• _Task instructions_
Reproduce, character for character, the lines from the one containing "common name: Common garter snake" through the one containing "scientific name: Antistrophus silphii", including both of those lines.
#####
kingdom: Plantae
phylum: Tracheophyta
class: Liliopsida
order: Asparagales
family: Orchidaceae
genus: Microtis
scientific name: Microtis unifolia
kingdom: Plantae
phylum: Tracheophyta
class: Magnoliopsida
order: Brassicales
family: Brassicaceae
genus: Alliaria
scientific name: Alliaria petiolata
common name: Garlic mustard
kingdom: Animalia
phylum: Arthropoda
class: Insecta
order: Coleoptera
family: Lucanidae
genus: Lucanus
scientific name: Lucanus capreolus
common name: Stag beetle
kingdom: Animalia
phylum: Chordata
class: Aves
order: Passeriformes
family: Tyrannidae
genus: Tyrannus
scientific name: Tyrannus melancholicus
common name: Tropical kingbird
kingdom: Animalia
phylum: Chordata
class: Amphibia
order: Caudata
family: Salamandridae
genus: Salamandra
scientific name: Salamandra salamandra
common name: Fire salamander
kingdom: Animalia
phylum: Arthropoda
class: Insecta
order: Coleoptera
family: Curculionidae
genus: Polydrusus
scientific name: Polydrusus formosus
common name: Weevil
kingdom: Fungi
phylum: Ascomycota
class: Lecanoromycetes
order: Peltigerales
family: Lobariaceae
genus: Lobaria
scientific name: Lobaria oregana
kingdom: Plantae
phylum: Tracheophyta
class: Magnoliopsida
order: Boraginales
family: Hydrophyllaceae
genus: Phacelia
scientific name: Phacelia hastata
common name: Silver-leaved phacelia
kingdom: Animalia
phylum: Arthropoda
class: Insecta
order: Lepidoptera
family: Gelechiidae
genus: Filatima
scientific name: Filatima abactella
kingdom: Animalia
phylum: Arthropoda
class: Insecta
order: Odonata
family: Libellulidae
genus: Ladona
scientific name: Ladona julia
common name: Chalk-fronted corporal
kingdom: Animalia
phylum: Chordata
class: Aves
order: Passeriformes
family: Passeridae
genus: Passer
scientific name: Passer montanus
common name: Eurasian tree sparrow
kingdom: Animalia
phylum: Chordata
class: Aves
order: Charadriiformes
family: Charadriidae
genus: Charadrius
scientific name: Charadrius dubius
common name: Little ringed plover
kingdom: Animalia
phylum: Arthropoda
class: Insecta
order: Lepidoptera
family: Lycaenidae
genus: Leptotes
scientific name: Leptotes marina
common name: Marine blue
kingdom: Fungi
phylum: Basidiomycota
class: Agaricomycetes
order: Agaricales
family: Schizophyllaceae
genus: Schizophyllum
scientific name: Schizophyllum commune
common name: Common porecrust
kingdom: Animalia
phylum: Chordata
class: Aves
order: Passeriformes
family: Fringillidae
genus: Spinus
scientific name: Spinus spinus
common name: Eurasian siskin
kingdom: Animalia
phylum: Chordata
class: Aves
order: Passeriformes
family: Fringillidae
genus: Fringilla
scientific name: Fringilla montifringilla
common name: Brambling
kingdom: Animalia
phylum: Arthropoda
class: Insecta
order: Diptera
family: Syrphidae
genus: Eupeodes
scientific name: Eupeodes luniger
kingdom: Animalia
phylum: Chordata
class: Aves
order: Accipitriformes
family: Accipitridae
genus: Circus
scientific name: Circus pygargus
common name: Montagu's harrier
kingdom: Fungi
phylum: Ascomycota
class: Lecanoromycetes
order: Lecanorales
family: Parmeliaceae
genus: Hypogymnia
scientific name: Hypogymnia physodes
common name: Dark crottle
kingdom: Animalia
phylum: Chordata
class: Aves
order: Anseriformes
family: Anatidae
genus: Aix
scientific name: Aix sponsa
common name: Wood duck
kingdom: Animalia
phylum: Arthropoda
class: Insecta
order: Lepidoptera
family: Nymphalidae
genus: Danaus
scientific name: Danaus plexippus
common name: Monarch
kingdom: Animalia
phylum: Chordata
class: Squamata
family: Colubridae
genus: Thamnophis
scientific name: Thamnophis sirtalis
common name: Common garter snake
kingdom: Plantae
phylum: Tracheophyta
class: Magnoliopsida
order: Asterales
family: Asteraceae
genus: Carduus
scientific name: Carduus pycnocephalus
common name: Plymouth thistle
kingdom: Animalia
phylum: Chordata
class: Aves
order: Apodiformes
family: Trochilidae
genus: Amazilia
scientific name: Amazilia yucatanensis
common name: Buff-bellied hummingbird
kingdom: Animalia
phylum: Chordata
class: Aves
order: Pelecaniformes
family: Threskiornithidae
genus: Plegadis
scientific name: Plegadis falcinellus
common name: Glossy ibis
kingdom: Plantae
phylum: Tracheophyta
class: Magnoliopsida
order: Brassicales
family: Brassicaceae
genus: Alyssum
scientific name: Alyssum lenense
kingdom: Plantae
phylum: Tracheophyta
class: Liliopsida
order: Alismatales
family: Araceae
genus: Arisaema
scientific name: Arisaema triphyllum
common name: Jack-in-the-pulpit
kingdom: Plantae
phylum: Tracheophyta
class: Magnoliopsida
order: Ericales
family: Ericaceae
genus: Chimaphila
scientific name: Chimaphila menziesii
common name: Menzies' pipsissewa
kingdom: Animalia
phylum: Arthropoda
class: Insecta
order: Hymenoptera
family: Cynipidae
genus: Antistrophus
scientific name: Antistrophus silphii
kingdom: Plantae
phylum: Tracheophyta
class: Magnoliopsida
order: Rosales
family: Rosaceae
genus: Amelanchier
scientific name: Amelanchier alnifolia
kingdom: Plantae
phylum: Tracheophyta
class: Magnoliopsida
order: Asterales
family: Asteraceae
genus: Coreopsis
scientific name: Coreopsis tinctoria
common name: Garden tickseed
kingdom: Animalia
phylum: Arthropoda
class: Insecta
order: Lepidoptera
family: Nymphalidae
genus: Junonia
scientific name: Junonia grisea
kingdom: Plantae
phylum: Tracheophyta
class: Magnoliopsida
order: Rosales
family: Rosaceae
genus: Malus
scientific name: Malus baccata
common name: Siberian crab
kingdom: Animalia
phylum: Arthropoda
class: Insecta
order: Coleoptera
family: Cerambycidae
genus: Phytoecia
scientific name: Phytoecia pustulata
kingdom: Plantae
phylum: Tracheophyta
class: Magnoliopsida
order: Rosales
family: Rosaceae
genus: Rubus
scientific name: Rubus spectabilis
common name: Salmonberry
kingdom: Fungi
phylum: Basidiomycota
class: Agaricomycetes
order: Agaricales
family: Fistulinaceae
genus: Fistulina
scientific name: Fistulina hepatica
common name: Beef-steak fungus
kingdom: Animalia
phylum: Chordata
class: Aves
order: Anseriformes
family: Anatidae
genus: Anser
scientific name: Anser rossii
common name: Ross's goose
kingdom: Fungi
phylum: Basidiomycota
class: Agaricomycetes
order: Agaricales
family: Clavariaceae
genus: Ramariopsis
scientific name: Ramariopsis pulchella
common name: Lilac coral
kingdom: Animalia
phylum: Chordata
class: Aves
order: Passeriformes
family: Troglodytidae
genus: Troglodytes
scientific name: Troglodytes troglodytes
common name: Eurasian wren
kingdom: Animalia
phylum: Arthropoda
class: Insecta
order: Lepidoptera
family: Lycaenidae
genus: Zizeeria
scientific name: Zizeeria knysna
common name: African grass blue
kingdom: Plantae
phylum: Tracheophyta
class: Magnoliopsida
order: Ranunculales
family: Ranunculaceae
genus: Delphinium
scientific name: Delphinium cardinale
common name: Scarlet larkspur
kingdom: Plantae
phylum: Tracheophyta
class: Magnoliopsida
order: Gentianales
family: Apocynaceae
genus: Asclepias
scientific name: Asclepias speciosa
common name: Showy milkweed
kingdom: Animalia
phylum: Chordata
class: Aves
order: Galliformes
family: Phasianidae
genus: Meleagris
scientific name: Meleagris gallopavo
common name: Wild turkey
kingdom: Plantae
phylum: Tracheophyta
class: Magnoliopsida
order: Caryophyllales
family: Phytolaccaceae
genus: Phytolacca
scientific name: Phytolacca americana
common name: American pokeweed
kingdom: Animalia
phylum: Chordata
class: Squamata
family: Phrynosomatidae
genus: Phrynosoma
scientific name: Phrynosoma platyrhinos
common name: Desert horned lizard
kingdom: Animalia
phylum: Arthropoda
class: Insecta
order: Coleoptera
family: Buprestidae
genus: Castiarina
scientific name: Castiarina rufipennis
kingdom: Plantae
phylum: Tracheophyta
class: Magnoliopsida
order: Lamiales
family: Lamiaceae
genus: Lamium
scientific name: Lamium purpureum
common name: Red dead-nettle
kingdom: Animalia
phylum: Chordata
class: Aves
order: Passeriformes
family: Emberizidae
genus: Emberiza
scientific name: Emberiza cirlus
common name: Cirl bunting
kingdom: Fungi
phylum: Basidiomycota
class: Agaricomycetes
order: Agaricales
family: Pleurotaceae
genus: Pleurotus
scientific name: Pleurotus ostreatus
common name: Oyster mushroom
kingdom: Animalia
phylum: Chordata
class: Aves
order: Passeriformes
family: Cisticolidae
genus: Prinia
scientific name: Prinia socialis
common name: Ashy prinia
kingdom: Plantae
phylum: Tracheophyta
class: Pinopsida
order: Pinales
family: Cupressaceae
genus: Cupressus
#####
• _The answer_
common name: Common garter snake
kingdom: Plantae
phylum: Tracheophyta
class: Magnoliopsida
order: Asterales
family: Asteraceae
genus: Carduus
scientific name: Carduus pycnocephalus
common name: Plymouth thistle
kingdom: Animalia
phylum: Chordata
class: Aves
order: Apodiformes
family: Trochilidae
genus: Amazilia
scientific name: Amazilia yucatanensis
common name: Buff-bellied hummingbird
kingdom: Animalia
phylum: Chordata
class: Aves
order: Pelecaniformes
family: Threskiornithidae
genus: Plegadis
scientific name: Plegadis falcinellus
common name: Glossy ibis
kingdom: Plantae
phylum: Tracheophyta
class: Magnoliopsida
order: Brassicales
family: Brassicaceae
genus: Alyssum
scientific name: Alyssum lenense
kingdom: Plantae
phylum: Tracheophyta
class: Liliopsida
order: Alismatales
family: Araceae
genus: Arisaema
scientific name: Arisaema triphyllum
common name: Jack-in-the-pulpit
kingdom: Plantae
phylum: Tracheophyta
class: Magnoliopsida
order: Ericales
family: Ericaceae
genus: Chimaphila
scientific name: Chimaphila menziesii
common name: Menzies' pipsissewa
kingdom: Animalia
phylum: Arthropoda
class: Insecta
order: Hymenoptera
family: Cynipidae
genus: Antistrophus
scientific name: Antistrophus silphii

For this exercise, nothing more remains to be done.